Database Systems course admins would like to know the average mark of each semester. Define a
SQL view Q9(year, term, average_mark) to help them monitor the average mark each semester. Each tuple in the view should contain the following:

  • the year (Semesters.year) of the semester
  • the term (Semesters.term)
  • the average mark of students enrolled in this course this semester as numeric(4,2)

Database Systems has value ‘Database Systems’ in the Subjects.name field. You can find the information about all the course offerings for a given subject from Courses. You should calculate the average mark of enrolled students for a course offering from the table Course_enrolments.

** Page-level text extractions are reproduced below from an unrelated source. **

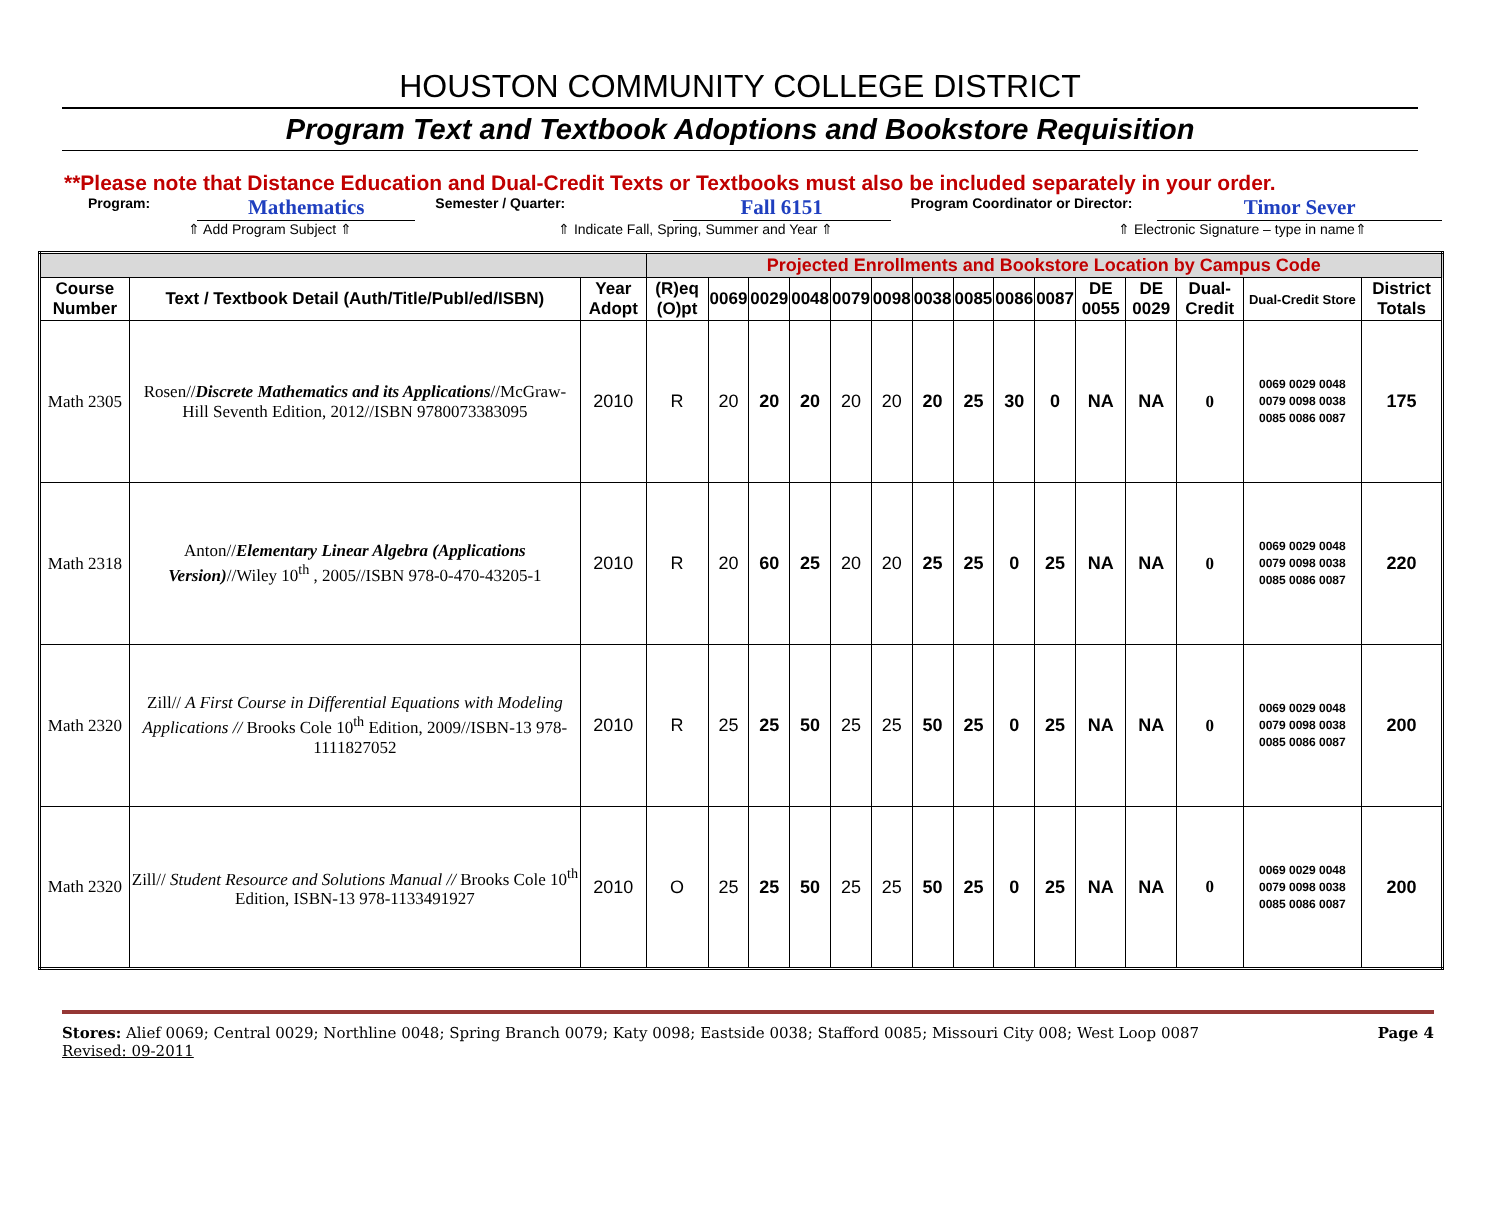HOUSTON COMMUNITY COLLEGE DISTRICT
Program Text and Textbook Adoptions and Bookstore Requisition
**Please note that Distance Education and Dual-Credit Texts or Textbooks must also be included separately in your order.
Program: Mathematics Semester / Quarter: Fall 6151 Program Coordinator or Director: Timor Sever
⇑ Add Program Subject ⇑ ⇑ Indicate Fall, Spring, Summer and Year ⇑ ⇑ Electronic Signature – type in name⇑
| | | | Projected Enrollments and Bookstore Location by Campus Code | | | | | | | | | | | | | | |
| Course Number | Text / Textbook Detail (Auth/Title/Publ/ed/ISBN) | Year Adopt | (R)eq (O)pt | 0069 | 0029 | 0048 | 0079 | 0098 | 0038 | 0085 | 0086 | 0087 | DE 0055 | DE 0029 | Dual-Credit | Dual-Credit Store | District Totals |
| Math 2305 | Rosen// Discrete Mathematics and its Applications //McGraw-Hill Seventh Edition, 2012//ISBN 9780073383095 | 2010 | R | 20 | 20 | 20 | 20 | 20 | 20 | 25 | 30 | 0 | NA | NA | 0 | 0069 0029 0048 0079 0098 0038 0085 0086 0087 | 175 |
| Math 2318 | Anton// Elementary Linear Algebra (Applications Version) //Wiley 10<sup>th</sup> , 2005//ISBN 978-0-470-43205-1 | 2010 | R | 20 | 60 | 25 | 20 | 20 | 25 | 25 | 0 | 25 | NA | NA | 0 | 0069 0029 0048 0079 0098 0038 0085 0086 0087 | 220 |
| Math 2320 | Zill// A First Course in Differential Equations with Modeling Applications // Brooks Cole 10<sup>th</sup> Edition, 2009//ISBN-13 978-1111827052 | 2010 | R | 25 | 25 | 50 | 25 | 25 | 50 | 25 | 0 | 25 | NA | NA | 0 | 0069 0029 0048 0079 0098 0038 0085 0086 0087 | 200 |
| Math 2320 | Zill// Student Resource and Solutions Manual // Brooks Cole 10<sup>th</sup> Edition, ISBN-13 978-1133491927 | 2010 | O | 25 | 25 | 50 | 25 | 25 | 50 | 25 | 0 | 25 | NA | NA | 0 | 0069 0029 0048 0079 0098 0038 0085 0086 0087 | 200 |
Stores: Alief 0069; Central 0029; Northline 0048; Spring Branch 0079; Katy 0098; Eastside 0038; Stafford 0085; Missouri City 008; West Loop 0087 Page 4
Revised: 09-2011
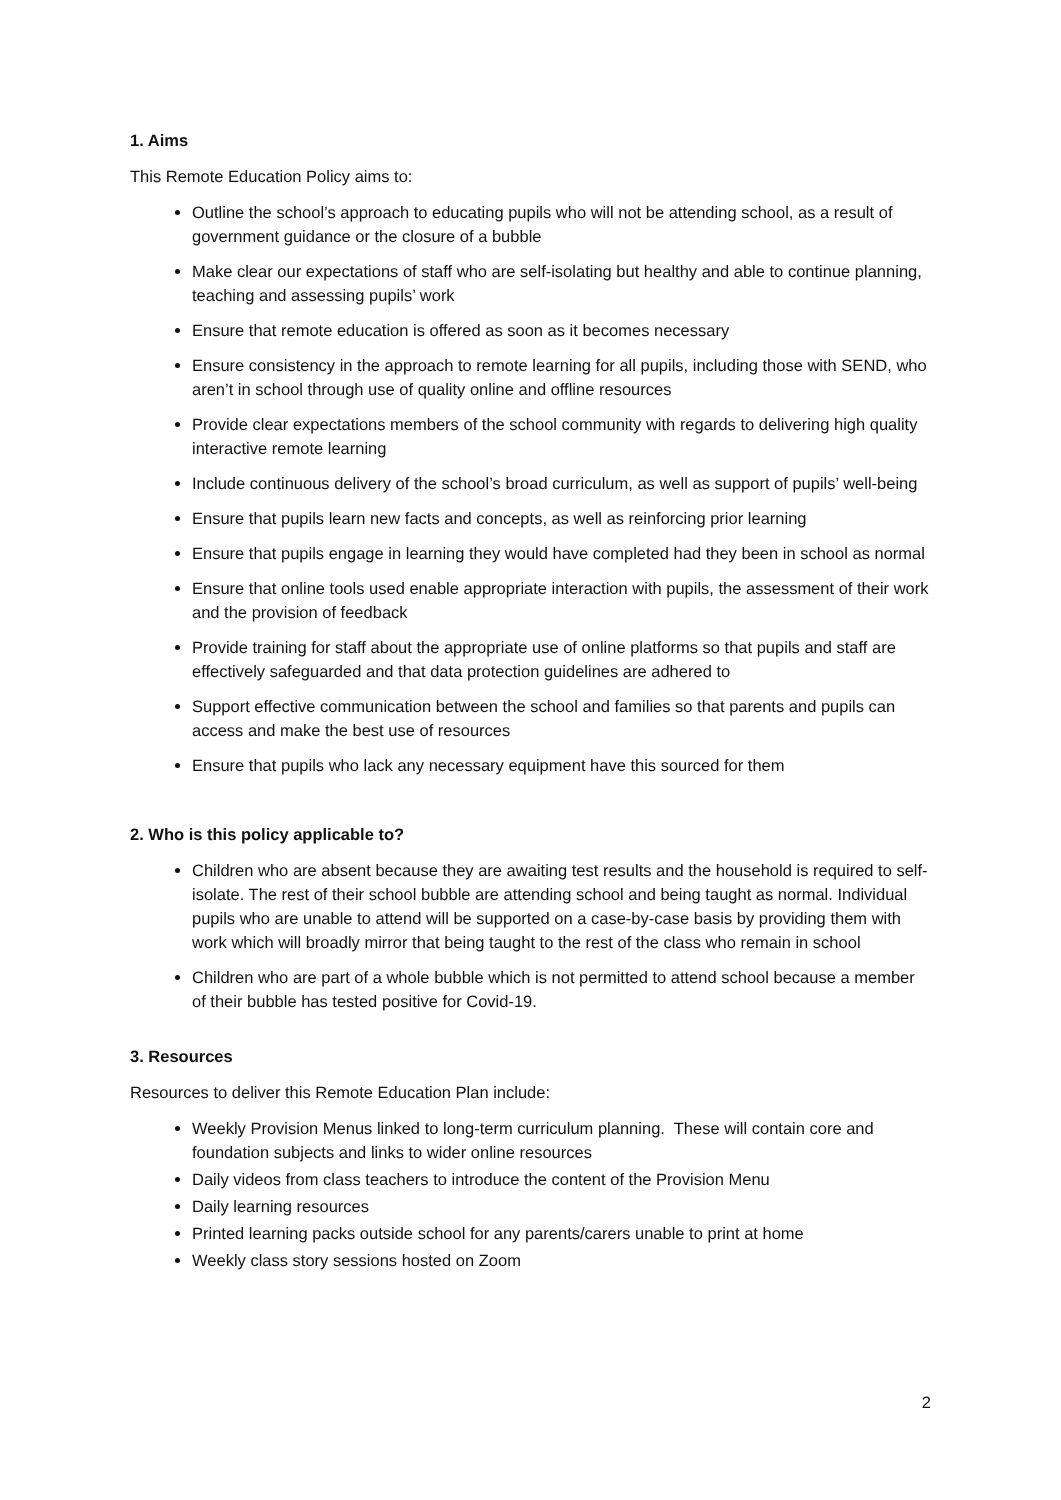1. Aims
This Remote Education Policy aims to:
Outline the school’s approach to educating pupils who will not be attending school, as a result of government guidance or the closure of a bubble
Make clear our expectations of staff who are self-isolating but healthy and able to continue planning, teaching and assessing pupils’ work
Ensure that remote education is offered as soon as it becomes necessary
Ensure consistency in the approach to remote learning for all pupils, including those with SEND, who aren’t in school through use of quality online and offline resources
Provide clear expectations members of the school community with regards to delivering high quality interactive remote learning
Include continuous delivery of the school’s broad curriculum, as well as support of pupils’ well-being
Ensure that pupils learn new facts and concepts, as well as reinforcing prior learning
Ensure that pupils engage in learning they would have completed had they been in school as normal
Ensure that online tools used enable appropriate interaction with pupils, the assessment of their work and the provision of feedback
Provide training for staff about the appropriate use of online platforms so that pupils and staff are effectively safeguarded and that data protection guidelines are adhered to
Support effective communication between the school and families so that parents and pupils can access and make the best use of resources
Ensure that pupils who lack any necessary equipment have this sourced for them
2. Who is this policy applicable to?
Children who are absent because they are awaiting test results and the household is required to self-isolate. The rest of their school bubble are attending school and being taught as normal. Individual pupils who are unable to attend will be supported on a case-by-case basis by providing them with work which will broadly mirror that being taught to the rest of the class who remain in school
Children who are part of a whole bubble which is not permitted to attend school because a member of their bubble has tested positive for Covid-19.
3. Resources
Resources to deliver this Remote Education Plan include:
Weekly Provision Menus linked to long-term curriculum planning. These will contain core and foundation subjects and links to wider online resources
Daily videos from class teachers to introduce the content of the Provision Menu
Daily learning resources
Printed learning packs outside school for any parents/carers unable to print at home
Weekly class story sessions hosted on Zoom
2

  • There are two subjects that share the same name “Database Systems”, and we do not distinguish them in this question. In consequence, you may find more than one course for a single semester. In such case, there is no student enrolling in more than one course.
  • When calculating the average marks, only consider not null mark records.
  • Only consider the semesters which have ‘Database Systems’.


Define SQL view Q10(year, num, unit), which gives, for each unit, the year with the greatest number of distinct international students enrolled, and the number of distinct international students enrolled for that year. The view should return the following details about each unit:

  • year should be taken from Semesters.year field.
  • num counts the total number of international students enrolled.
  • unit should be taken from OrgUnits.longname field.


  • You should ignore the units with no international student.
  • In the case of ties, the same unit with different years should all be included in the result.
  • We only count program enrolments when considering the number of student enrolments per unit for that year.


Define SQL view Q11(unswid,name,avg_mark), which gives the unswid and name of students with the top 10 highest rankings in semester 2011 S1. Students’ rankings are ordered by avg_mark (i.e., the average mark of all the courses completed in 2011 S1) from highest to lowest. A student must be a full-time student (complete at least 3 courses in 2011 S1) in order to calculate his/her avg_mark. If there are multiple students with the same avg_mark, they have the samerank, which means your view may contain more than 10 rows. The view should return the following details about each student:

  • unswid should be taken from People.unswid field.
  • name should be taken from People.name field.
  • avg_mark as numeric (4,2).

Note that for this problem:

  • To complete a course, we only consider the students who receive a mark for the course taken.
    You may use Course_enrolments.mark ]= 0 to retrieve a list of valid students.
  • To calculate avg_mark, only consider the courses taken in 2011 S1.
  • rank is with gaps. i.e., if there are 2 students ranking first, the third student will be ranked as third.


The university is interested in the Lecture Theatre usage status of the “Mathews Building” in 2010 S1. So please define SQL view Q12(unswid,longname,rate), which gives the distinct room id and name of all the Lecture Theatre in Matthews building with the highest usage rate of the classes that use this theatre. The view should return the following details about each theatre:

  • unswid should be taken from Rooms.unswid field.
  • longname should be taken from Rooms.longname field.
  • rate as numeric (4,2)


  • If a lecture theatre is not used by any class, the usage rate of that theatre would be 0.00.
  • The rate is calculated as dividing the total number of distinct students enrolled in a class by the total capacity of the theatre.